To say that the crackdown in Tiananmen Square came as a shock would be an understatement. The story we got, day after day, was that the students were peaceful and that the police were only monitoring the situation or nibbling around the edges of the crowd. The violent suppression of the demonstrators, followed by trials, prison, and executions, hit our rather naive belief in peaceful change right in the gut. I’ll never forget watching some of my schoolmates quietly crying in class for days afterward.
The students in Hong Kong are following a very similar playbook to their predecessors. Relatively orderly and peaceful demonstrations in a public place where the government cannot ignore them are coupled with press coverage. Police attempts to break up the demonstrations with tear gas seem to have only added fuel to the fire. Attempts to cut the demonstrators from the outside world by blocking communications channels such as Instagram or Twitter are being thwarted by a nimble, technically minded generation of demonstrators.

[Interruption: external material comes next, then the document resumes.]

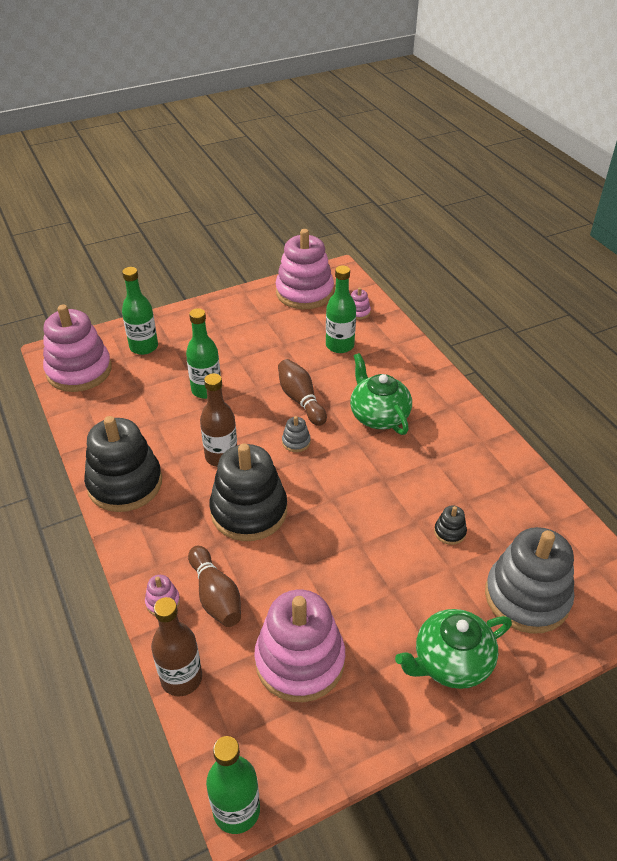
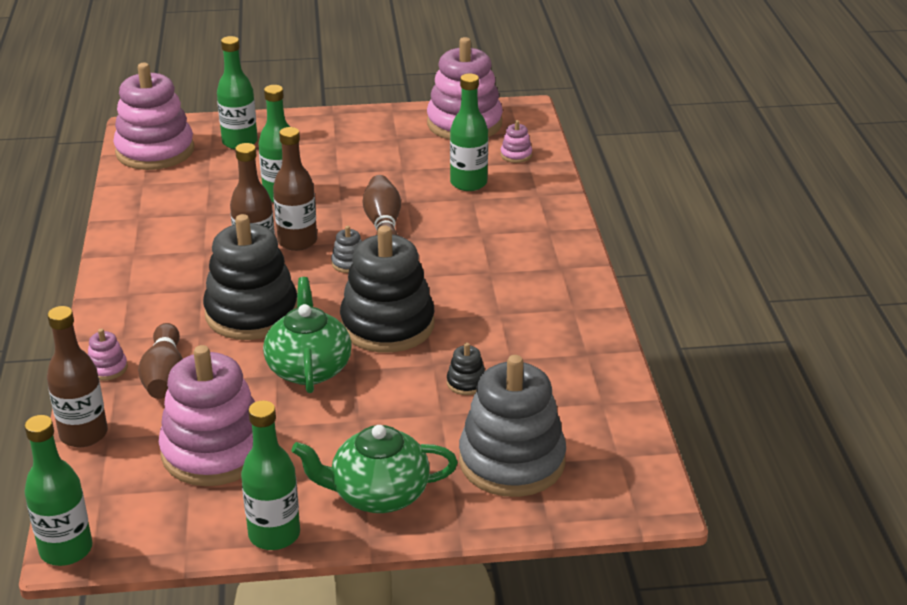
camera: 20 degrees right, 10 degrees down
black stacking toy [84,416,162,512] -> black stacking toy moved to [340,226,434,353]
green teapot [350,353,412,435] -> green teapot moved to [263,277,352,393]
none -> green bottle [241,400,300,550]
none -> brown bottle [273,127,317,251]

Right now, if I still could, I would be checking to see what military or paramilitary units are stationed in or near Hong Kong. The next few days or weeks may get complicated very quickly. The Chinese government can either negotiate with the protesters (not gonna happen), ignore them until they give up and go away (unlikely), or it can crack down. The next few days are going to be interesting, and I fear that they may be bloody.














Drang
/ September 30, 2014Trust me, the events of Tienanmen Square were being closely watched by everyone in the Republic of Korea.
As PJ O’Rourke pointed out, the ROKs take a professional interest in protests anyway (“It’s not a riot, it’s a demo!” “Do you know what ‘demo” also means…?”) and to say they were shocked by the governments moves would win me the Internet Understatement Award for the day.